-------- ARTICOLO --------

L’obolo di Conte all’Unione Europea

Nella fattispecie sta accadendo che l’Europa chiede una correzione dei conti pari a dieci miliardi e che Conte ha risposto impegnandone due, peraltro già conteggiati per quota parte all’epoca della trattativa sul 2,4% diventato 2,04%. Il resto sono chiacchiere di un chiacchierone di professione, che è la giusta sintesi tra gli altri due chiacchieroni che nemmeno lo fanno per professione. Carlo Cottarelli sulla Stampa entra nei dettagli tecnici della replica:

La seconda parte della lettera (pagina 3) abbozza una risposta ai rilievi della Commissione sul nostro mancato rispetto delle regole, ma le rassicurazioni fornite sono limitate. Non ci sarà nessuna manovra per rafforzare i nostri conti, nessun fatto concreto per dirla alla Moscovici. La lettera dice solo che le previsioni fatte appena due mesi fa nel Documento di Economia e Finanza erano troppo pessimistiche.

Il deficit quest’anno non sarà del 2,4 per cento ma più basso. Di quanto più basso non c’è scritto, però. Anche se «i riscontri documentali necessari» saranno forniti “nelle competenti sedi tecniche”, il presidente del consiglio avrebbe potuto indicare il nuovo obiettivo. E’ significativo che non lo abbia fatto.

E poi c’è la questione delle entrate, sulla quale Conte sostiene che a Bruxelles si sbaglino:

In base ai dati usciti il 17 giugno, nei primi quattro mesi del 2019 le entrate per tasse e contributi sono aumentate solo dello 0,3 per cento rispetto allo stesso periodo del 2018. Nelle previsioni fatte in aprile (coerenti con un deficit del 2,4 per cento) l’aumento previsto per l’anno era dell’1,3 per cento. Non sembra quindi che le entrate, nel loro complesso, stiano andando meglio del previsto.

-------- MATERIALE RACCOLTO --------

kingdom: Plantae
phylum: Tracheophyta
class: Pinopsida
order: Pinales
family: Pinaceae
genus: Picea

--------

• _QUESITI E COMPITI_
1. Indichi tutte le persone menzionate nell'articolo.
2. Ripeta fedelmente il passo dell'articolo da "In base ai dati" fino a "meglio del previsto." incluso.

• _RISPOSTE IN SEQUENZA_
1. Conte, Carlo Cottarelli, Moscovici

2.
In base ai dati usciti il 17 giugno, nei primi quattro mesi del 2019 le entrate per tasse e contributi sono aumentate solo dello 0,3 per cento rispetto allo stesso periodo del 2018. Nelle previsioni fatte in aprile (coerenti con un deficit del 2,4 per cento) l’aumento previsto per l’anno era dell’1,3 per cento. Non sembra quindi che le entrate, nel loro complesso, stiano andando meglio del previsto.